How do you grow your company? There are generally three ways: 1. Building on your internal resources (funding innovations, running product development teams); 2. Borrowing from others by making licensing or alliance agreements; or 3. Buying your way in by acquiring other companies.
Put like that, it sounds deceptively simple, but it’s not. Few businesses recognize how difficult it is to choose wisely among even a limited number of options. They skip this critical step and emphasize execution. In fact, research shows that companies can excel at execution and still fail because they choose the wrong mode of development. For instance, they may spend considerable resources on internal development programs, when, actually, they should have been looking outward to catch new trends and acquire new talent and skills.
The Implementation Trap
When attempts to grow falter, the common response is simply to try harder. In doing so, executives fall into the “implementation trap,” whereby they work doggedly to perfect the wrong course of action. They invest in learning how to manage a specific mode of growth and continue refining what they have come to revere as “best practices” attained through their experience with that mode.
It’s tempting for firms and executives to repeat what has worked in the past—to reproduce across each project what they have rigorously developed through learning by doing, repetition and training.

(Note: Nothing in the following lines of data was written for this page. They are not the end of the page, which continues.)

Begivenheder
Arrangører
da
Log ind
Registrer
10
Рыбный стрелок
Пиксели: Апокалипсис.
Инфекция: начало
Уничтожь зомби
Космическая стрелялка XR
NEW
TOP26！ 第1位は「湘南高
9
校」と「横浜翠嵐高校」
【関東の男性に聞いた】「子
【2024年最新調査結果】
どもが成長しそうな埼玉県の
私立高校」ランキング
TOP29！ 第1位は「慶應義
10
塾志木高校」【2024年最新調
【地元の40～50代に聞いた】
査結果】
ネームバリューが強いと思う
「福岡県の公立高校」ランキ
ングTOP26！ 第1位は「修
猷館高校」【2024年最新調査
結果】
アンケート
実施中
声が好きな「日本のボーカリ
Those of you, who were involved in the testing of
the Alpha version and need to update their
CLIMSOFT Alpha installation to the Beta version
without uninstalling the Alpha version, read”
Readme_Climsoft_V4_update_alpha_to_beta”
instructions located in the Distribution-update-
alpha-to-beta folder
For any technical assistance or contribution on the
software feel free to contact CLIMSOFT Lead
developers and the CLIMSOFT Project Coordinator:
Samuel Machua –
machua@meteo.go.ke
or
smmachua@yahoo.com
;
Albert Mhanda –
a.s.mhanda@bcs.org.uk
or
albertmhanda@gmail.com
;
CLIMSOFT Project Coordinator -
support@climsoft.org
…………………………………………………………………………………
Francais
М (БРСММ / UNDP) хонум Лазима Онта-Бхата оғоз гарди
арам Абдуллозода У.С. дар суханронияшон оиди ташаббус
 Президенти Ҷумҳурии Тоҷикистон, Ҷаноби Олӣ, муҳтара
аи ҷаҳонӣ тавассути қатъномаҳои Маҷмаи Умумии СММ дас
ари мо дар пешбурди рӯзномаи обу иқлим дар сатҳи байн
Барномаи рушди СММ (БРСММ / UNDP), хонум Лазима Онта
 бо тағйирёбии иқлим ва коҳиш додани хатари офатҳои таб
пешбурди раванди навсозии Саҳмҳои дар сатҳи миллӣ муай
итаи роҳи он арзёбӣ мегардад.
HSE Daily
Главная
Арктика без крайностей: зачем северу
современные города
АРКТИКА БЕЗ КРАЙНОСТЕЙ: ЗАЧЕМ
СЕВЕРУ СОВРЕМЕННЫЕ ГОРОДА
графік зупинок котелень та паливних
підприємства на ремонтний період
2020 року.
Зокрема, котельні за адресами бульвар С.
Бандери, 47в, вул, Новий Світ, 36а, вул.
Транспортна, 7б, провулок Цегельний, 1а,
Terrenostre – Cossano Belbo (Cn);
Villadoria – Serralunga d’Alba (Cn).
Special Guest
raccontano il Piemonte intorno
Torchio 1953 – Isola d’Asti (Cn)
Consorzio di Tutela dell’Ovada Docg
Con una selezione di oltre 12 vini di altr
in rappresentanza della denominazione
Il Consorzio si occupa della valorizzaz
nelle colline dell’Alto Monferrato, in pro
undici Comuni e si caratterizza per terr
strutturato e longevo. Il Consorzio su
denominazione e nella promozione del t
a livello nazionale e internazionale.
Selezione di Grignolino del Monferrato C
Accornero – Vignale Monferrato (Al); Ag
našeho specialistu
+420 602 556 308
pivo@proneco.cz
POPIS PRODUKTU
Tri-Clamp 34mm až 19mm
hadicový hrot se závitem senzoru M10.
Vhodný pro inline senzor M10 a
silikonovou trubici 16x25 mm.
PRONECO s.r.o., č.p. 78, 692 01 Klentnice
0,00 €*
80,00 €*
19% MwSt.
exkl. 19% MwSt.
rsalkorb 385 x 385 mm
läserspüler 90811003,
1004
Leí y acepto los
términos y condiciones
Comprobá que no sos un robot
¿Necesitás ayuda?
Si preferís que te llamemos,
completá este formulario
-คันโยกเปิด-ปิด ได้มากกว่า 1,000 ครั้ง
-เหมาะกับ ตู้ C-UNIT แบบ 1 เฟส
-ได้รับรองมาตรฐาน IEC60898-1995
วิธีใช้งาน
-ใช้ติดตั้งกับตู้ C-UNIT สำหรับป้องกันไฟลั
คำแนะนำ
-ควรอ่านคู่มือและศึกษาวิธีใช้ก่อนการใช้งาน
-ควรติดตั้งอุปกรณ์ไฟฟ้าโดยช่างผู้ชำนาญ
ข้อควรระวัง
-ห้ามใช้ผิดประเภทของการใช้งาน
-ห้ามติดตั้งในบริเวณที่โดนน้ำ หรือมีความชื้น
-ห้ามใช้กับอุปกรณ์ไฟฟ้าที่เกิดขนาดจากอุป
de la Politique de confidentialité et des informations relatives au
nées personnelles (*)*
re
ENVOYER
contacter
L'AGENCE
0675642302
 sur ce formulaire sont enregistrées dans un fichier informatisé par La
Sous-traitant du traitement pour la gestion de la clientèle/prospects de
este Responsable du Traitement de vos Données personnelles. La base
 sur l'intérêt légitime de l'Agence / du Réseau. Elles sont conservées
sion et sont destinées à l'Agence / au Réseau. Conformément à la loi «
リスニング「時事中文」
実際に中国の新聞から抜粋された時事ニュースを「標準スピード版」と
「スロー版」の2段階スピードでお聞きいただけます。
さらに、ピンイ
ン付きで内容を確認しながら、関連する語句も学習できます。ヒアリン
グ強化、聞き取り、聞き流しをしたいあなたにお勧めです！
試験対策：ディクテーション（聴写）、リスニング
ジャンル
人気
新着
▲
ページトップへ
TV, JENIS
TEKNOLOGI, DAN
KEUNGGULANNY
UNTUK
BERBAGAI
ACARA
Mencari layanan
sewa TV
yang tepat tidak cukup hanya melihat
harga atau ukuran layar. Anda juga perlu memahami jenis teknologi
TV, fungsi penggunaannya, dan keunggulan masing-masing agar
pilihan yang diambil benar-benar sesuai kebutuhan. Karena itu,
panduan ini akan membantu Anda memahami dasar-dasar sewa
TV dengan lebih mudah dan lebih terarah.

Unfortunately, the implementation trap is a deadly one.
Sadly, best practices and implementation excellence will not save you if you make the wrong choices for your growth modes. In research on 150 telecom firms, we found that organizations that used multiple ways to grow outperformed those that focused narrowly on one mode. Indeed, firms that used multiple modes to obtain new resources and skills were 46 percent more likely to survive over a five-year period than those just using alliances, 26 percent more likely to survive than those exclusively using M&As and 12 percent more likely than those relying purely on internal development.
Consider IBM. In the 1980s and 1990s, IBM missed new technologies and market opportunities. An internal report suggested several reasons: 1. Too much emphasis on execution efficiency and short-term results; 2. A related focus on existing markets and offerings; and 3. A tendency to assess growth opportunities using the same performance process and metrics applied to mature businesses. These factors worked well enough in mature markets, but they limited IBM’s ability to explore and develop new businesses.
The challenge was compounded by the company’s dominant ethos: “We do it best.” For many years, IBM placed most of its best internally. Only when it expanded its growth options—while learning to create and manage business experimentation—did IBM regain its stride. It continued to develop products internally and revitalized its ability to launch new products and businesses, but it also actively sought in-licenses, alliances and acquisitions to renew its resource base.